Try it: Looking at the entries below, how many lines include the word "KiCad"? Answer with the number alone.

Items from a dataset:
════════════════════

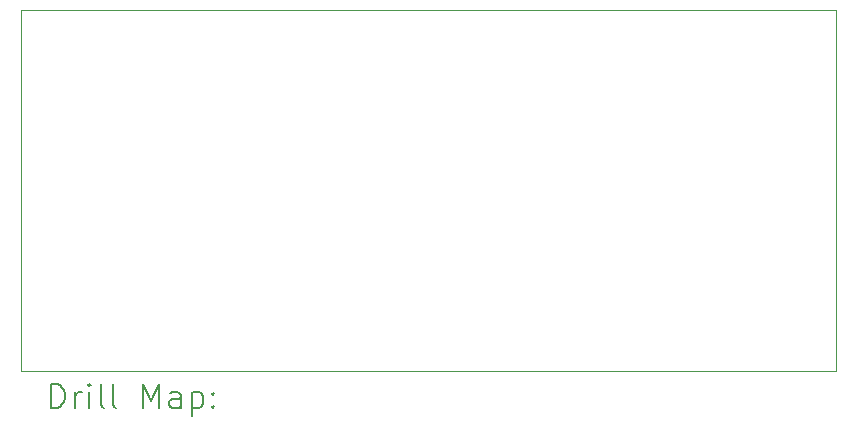
<source format=gbr>
%TF.GenerationSoftware,KiCad,Pcbnew,9.0.0*%
%TF.CreationDate,2025-08-28T17:52:37+02:00*%
%TF.ProjectId,audioVisualizer_PCB,61756469-6f56-4697-9375-616c697a6572,rev?*%
%TF.SameCoordinates,Original*%
%TF.FileFunction,Drillmap*%
%TF.FilePolarity,Positive*%
%FSLAX45Y45*%
G04 Gerber Fmt 4.5, Leading zero omitted, Abs format (unit mm)*
G04 Created by KiCad (PCBNEW 9.0.0) date 2025-08-28 17:52:37*
%MOMM*%
%LPD*%
G01*
G04 APERTURE LIST*
%ADD10C,0.050000*%
%ADD11C,0.200000*%
G04 APERTURE END LIST*
D10*
X10550000Y-4150000D02*
X17450000Y-4150000D01*
X17450000Y-7200000D01*
X10550000Y-7200000D01*
X10550000Y-4150000D01*
D11*
X10808277Y-7513984D02*
X10808277Y-7313984D01*
X10808277Y-7313984D02*
X10855896Y-7313984D01*
X10855896Y-7313984D02*
X10884467Y-7323508D01*
X10884467Y-7323508D02*
X10903515Y-7342555D01*
X10903515Y-7342555D02*
X10913039Y-7361603D01*
X10913039Y-7361603D02*
X10922563Y-7399698D01*
X10922563Y-7399698D02*
X10922563Y-7428269D01*
X10922563Y-7428269D02*
X10913039Y-7466365D01*
X10913039Y-7466365D02*
X10903515Y-7485412D01*
X10903515Y-7485412D02*
X10884467Y-7504460D01*
X10884467Y-7504460D02*
X10855896Y-7513984D01*
X10855896Y-7513984D02*
X10808277Y-7513984D01*
X11008277Y-7513984D02*
X11008277Y-7380650D01*
X11008277Y-7418746D02*
X11017801Y-7399698D01*
X11017801Y-7399698D02*
X11027324Y-7390174D01*
X11027324Y-7390174D02*
X11046372Y-7380650D01*
X11046372Y-7380650D02*
X11065420Y-7380650D01*
X11132086Y-7513984D02*
X11132086Y-7380650D01*
X11132086Y-7313984D02*
X11122563Y-7323508D01*
X11122563Y-7323508D02*
X11132086Y-7333031D01*
X11132086Y-7333031D02*
X11141610Y-7323508D01*
X11141610Y-7323508D02*
X11132086Y-7313984D01*
X11132086Y-7313984D02*
X11132086Y-7333031D01*
X11255896Y-7513984D02*
X11236848Y-7504460D01*
X11236848Y-7504460D02*
X11227324Y-7485412D01*
X11227324Y-7485412D02*
X11227324Y-7313984D01*
X11360658Y-7513984D02*
X11341610Y-7504460D01*
X11341610Y-7504460D02*
X11332086Y-7485412D01*
X11332086Y-7485412D02*
X11332086Y-7313984D01*
X11589229Y-7513984D02*
X11589229Y-7313984D01*
X11589229Y-7313984D02*
X11655896Y-7456841D01*
X11655896Y-7456841D02*
X11722562Y-7313984D01*
X11722562Y-7313984D02*
X11722562Y-7513984D01*
X11903515Y-7513984D02*
X11903515Y-7409222D01*
X11903515Y-7409222D02*
X11893991Y-7390174D01*
X11893991Y-7390174D02*
X11874943Y-7380650D01*
X11874943Y-7380650D02*
X11836848Y-7380650D01*
X11836848Y-7380650D02*
X11817801Y-7390174D01*
X11903515Y-7504460D02*
X11884467Y-7513984D01*
X11884467Y-7513984D02*
X11836848Y-7513984D01*
X11836848Y-7513984D02*
X11817801Y-7504460D01*
X11817801Y-7504460D02*
X11808277Y-7485412D01*
X11808277Y-7485412D02*
X11808277Y-7466365D01*
X11808277Y-7466365D02*
X11817801Y-7447317D01*
X11817801Y-7447317D02*
X11836848Y-7437793D01*
X11836848Y-7437793D02*
X11884467Y-7437793D01*
X11884467Y-7437793D02*
X11903515Y-7428269D01*
X11998753Y-7380650D02*
X11998753Y-7580650D01*
X11998753Y-7390174D02*
X12017801Y-7380650D01*
X12017801Y-7380650D02*
X12055896Y-7380650D01*
X12055896Y-7380650D02*
X12074943Y-7390174D01*
X12074943Y-7390174D02*
X12084467Y-7399698D01*
X12084467Y-7399698D02*
X12093991Y-7418746D01*
X12093991Y-7418746D02*
X12093991Y-7475888D01*
X12093991Y-7475888D02*
X12084467Y-7494936D01*
X12084467Y-7494936D02*
X12074943Y-7504460D01*
X12074943Y-7504460D02*
X12055896Y-7513984D01*
X12055896Y-7513984D02*
X12017801Y-7513984D01*
X12017801Y-7513984D02*
X11998753Y-7504460D01*
X12179705Y-7494936D02*
X12189229Y-7504460D01*
X12189229Y-7504460D02*
X12179705Y-7513984D01*
X12179705Y-7513984D02*
X12170182Y-7504460D01*
X12170182Y-7504460D02*
X12179705Y-7494936D01*
X12179705Y-7494936D02*
X12179705Y-7513984D01*
X12179705Y-7390174D02*
X12189229Y-7399698D01*
X12189229Y-7399698D02*
X12179705Y-7409222D01*
X12179705Y-7409222D02*
X12170182Y-7399698D01*
X12170182Y-7399698D02*
X12179705Y-7390174D01*
X12179705Y-7390174D02*
X12179705Y-7409222D01*
M02*

</source>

════════════════════

Result below: 2